Task brief —
Rewrite all of the records below with "top-left" replaced by "upper-left" and everything else unchanged, and leave the pictures out of your answer.
*** Begin section ***
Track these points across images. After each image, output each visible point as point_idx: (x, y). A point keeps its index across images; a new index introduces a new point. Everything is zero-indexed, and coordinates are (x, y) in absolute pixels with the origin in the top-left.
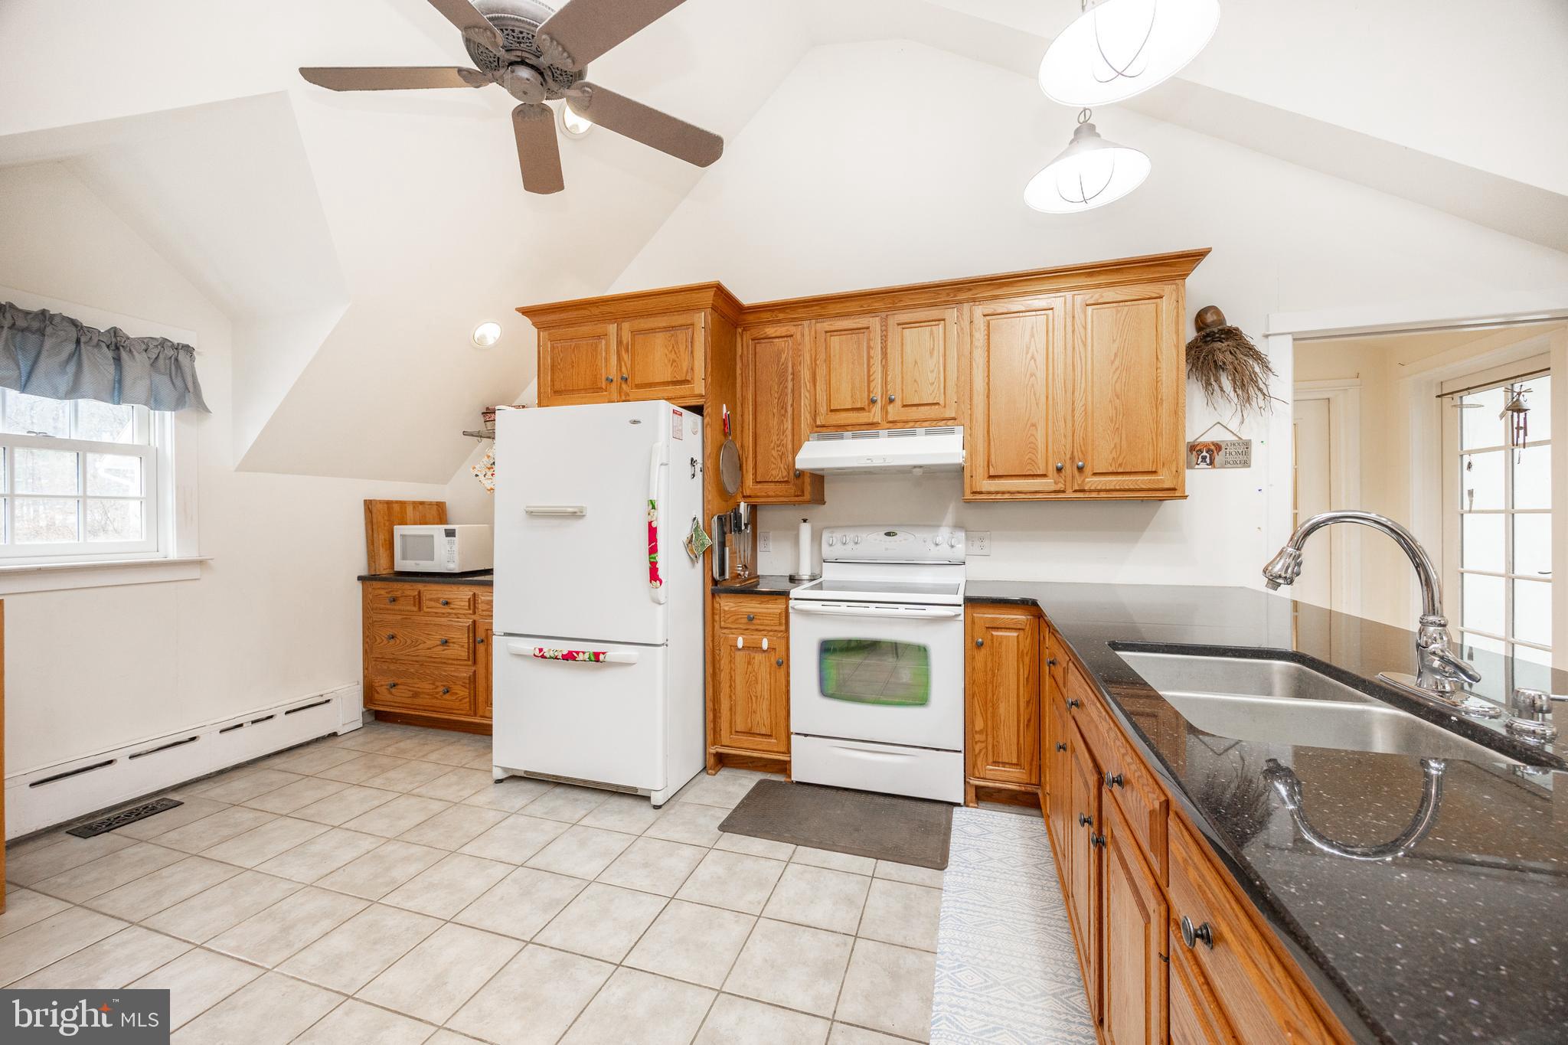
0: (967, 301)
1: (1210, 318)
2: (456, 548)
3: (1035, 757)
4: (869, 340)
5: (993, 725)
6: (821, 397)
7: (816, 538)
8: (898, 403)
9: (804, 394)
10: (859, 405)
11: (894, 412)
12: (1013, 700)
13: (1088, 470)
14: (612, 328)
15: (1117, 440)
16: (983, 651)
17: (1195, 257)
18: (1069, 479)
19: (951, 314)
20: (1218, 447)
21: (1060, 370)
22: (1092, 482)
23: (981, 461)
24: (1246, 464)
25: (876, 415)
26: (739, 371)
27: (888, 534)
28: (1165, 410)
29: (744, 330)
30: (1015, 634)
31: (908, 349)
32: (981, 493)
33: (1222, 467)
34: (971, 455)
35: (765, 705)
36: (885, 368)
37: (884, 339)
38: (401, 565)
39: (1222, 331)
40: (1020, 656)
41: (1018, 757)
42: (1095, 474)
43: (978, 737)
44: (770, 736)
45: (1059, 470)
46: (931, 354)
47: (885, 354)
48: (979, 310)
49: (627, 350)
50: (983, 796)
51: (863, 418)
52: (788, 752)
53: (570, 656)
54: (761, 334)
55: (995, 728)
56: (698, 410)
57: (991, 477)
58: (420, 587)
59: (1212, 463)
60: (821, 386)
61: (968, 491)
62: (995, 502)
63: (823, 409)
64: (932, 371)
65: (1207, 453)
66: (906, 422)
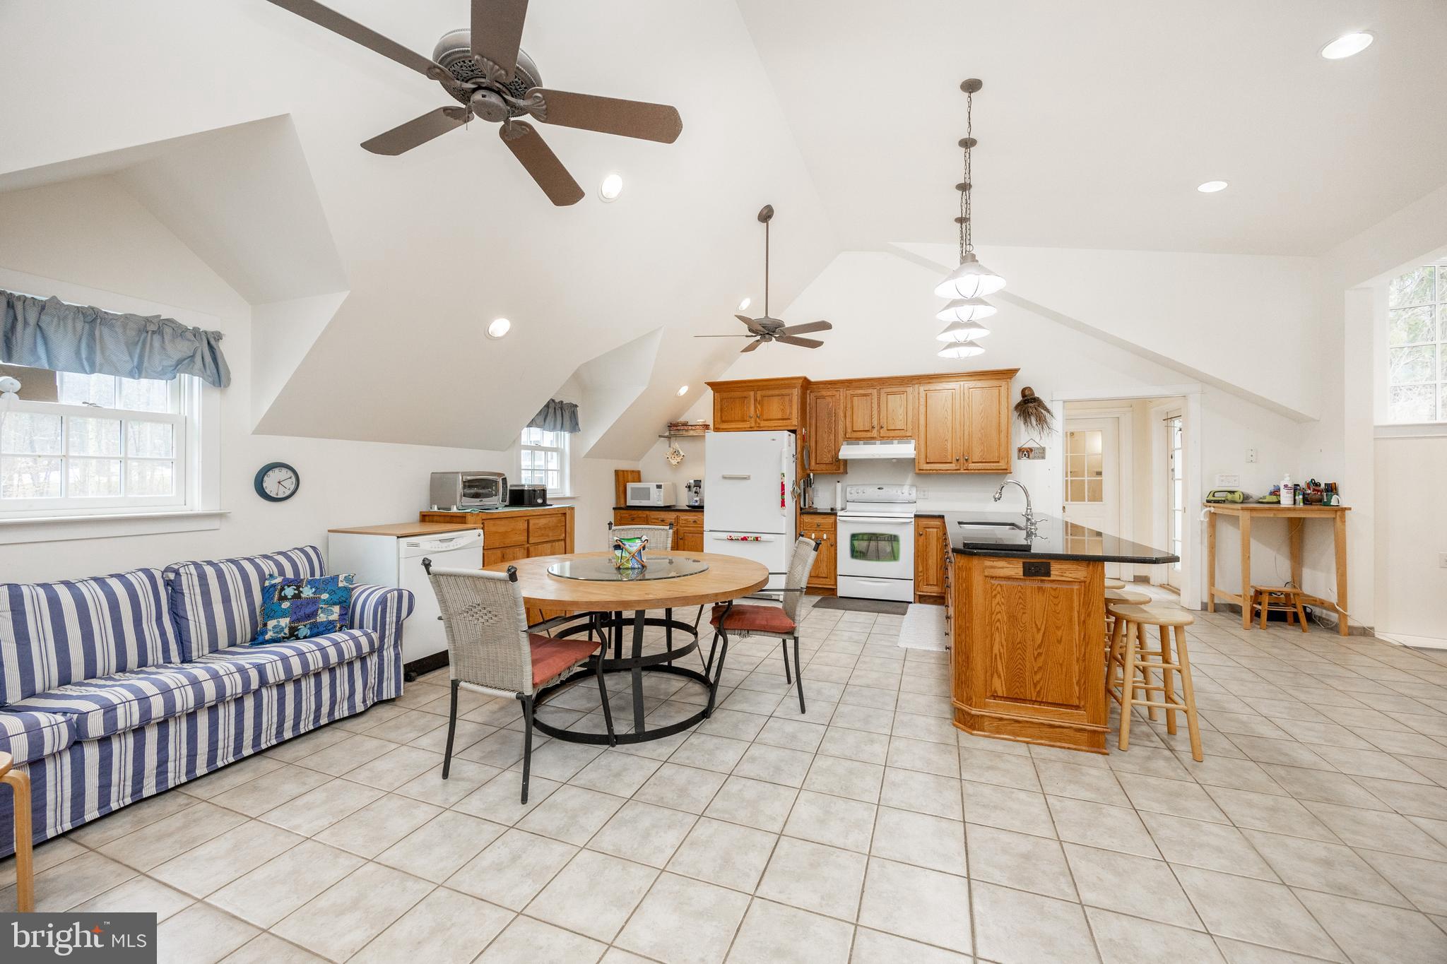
0: (917, 384)
1: (1027, 392)
2: (662, 494)
3: (943, 580)
4: (872, 399)
5: (927, 569)
6: (849, 425)
7: (844, 491)
8: (885, 428)
9: (841, 423)
10: (867, 429)
11: (883, 432)
12: (935, 558)
13: (970, 461)
14: (752, 393)
15: (982, 448)
16: (922, 537)
17: (1016, 371)
18: (962, 464)
19: (910, 390)
20: (1031, 450)
21: (958, 417)
22: (972, 466)
23: (923, 456)
24: (1043, 458)
25: (875, 433)
26: (808, 411)
27: (879, 489)
28: (1003, 435)
29: (811, 392)
30: (935, 530)
31: (890, 404)
32: (922, 470)
33: (1033, 459)
34: (918, 454)
35: (825, 564)
36: (879, 412)
37: (879, 399)
38: (631, 502)
39: (1032, 399)
40: (938, 539)
41: (937, 582)
42: (973, 462)
43: (920, 574)
44: (827, 578)
45: (957, 460)
46: (901, 406)
47: (879, 406)
48: (922, 389)
49: (759, 403)
50: (922, 599)
51: (869, 435)
52: (836, 584)
53: (744, 539)
54: (819, 394)
55: (927, 570)
56: (794, 431)
57: (927, 463)
58: (647, 512)
59: (1028, 457)
60: (848, 419)
61: (917, 469)
62: (930, 474)
63: (849, 430)
64: (901, 415)
65: (1026, 452)
66: (889, 437)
*** End section ***
Problem solution —
Track these points across images. After each image, output each visible point as point_idx: (x, y). A point keeps its index across images; a new index introduces a new point. Everything is zero-indexed, and coordinates are (x, y) in absolute pixels with the origin in the upper-left.
0: (967, 301)
1: (1210, 318)
2: (456, 548)
3: (1035, 757)
4: (869, 340)
5: (993, 725)
6: (821, 397)
7: (816, 538)
8: (898, 403)
9: (804, 394)
10: (859, 405)
11: (894, 412)
12: (1013, 700)
13: (1088, 470)
14: (612, 328)
15: (1117, 440)
16: (983, 651)
17: (1195, 257)
18: (1069, 479)
19: (951, 314)
20: (1218, 447)
21: (1060, 370)
22: (1092, 482)
23: (981, 461)
24: (1246, 464)
25: (876, 415)
26: (739, 371)
27: (888, 534)
28: (1165, 410)
29: (744, 330)
30: (1015, 634)
31: (908, 349)
32: (981, 493)
33: (1222, 467)
34: (971, 455)
35: (765, 705)
36: (885, 368)
37: (884, 339)
38: (401, 565)
39: (1222, 331)
40: (1020, 656)
41: (1018, 757)
42: (1095, 474)
43: (978, 737)
44: (770, 736)
45: (1059, 470)
46: (931, 354)
47: (885, 354)
48: (979, 310)
49: (627, 350)
50: (983, 796)
51: (863, 418)
52: (788, 752)
53: (570, 656)
54: (761, 334)
55: (995, 728)
56: (698, 410)
57: (991, 477)
58: (420, 587)
59: (1212, 463)
60: (821, 386)
61: (968, 491)
62: (995, 502)
63: (823, 409)
64: (932, 371)
65: (1207, 453)
66: (906, 422)
0: (917, 384)
1: (1027, 392)
2: (662, 494)
3: (943, 580)
4: (872, 399)
5: (927, 569)
6: (849, 425)
7: (844, 491)
8: (885, 428)
9: (841, 423)
10: (867, 429)
11: (883, 432)
12: (935, 558)
13: (970, 461)
14: (752, 393)
15: (982, 448)
16: (922, 537)
17: (1016, 371)
18: (962, 464)
19: (910, 390)
20: (1031, 450)
21: (958, 417)
22: (972, 466)
23: (923, 456)
24: (1043, 458)
25: (875, 433)
26: (808, 411)
27: (879, 489)
28: (1003, 435)
29: (811, 392)
30: (935, 530)
31: (890, 404)
32: (922, 470)
33: (1033, 459)
34: (918, 454)
35: (825, 564)
36: (879, 412)
37: (879, 399)
38: (631, 502)
39: (1032, 399)
40: (938, 539)
41: (937, 582)
42: (973, 462)
43: (920, 574)
44: (827, 578)
45: (957, 460)
46: (901, 406)
47: (879, 406)
48: (922, 389)
49: (759, 403)
50: (922, 599)
51: (869, 435)
52: (836, 584)
53: (744, 539)
54: (819, 394)
55: (927, 570)
56: (794, 431)
57: (927, 463)
58: (647, 512)
59: (1028, 457)
60: (848, 419)
61: (917, 469)
62: (930, 474)
63: (849, 430)
64: (901, 415)
65: (1026, 452)
66: (889, 437)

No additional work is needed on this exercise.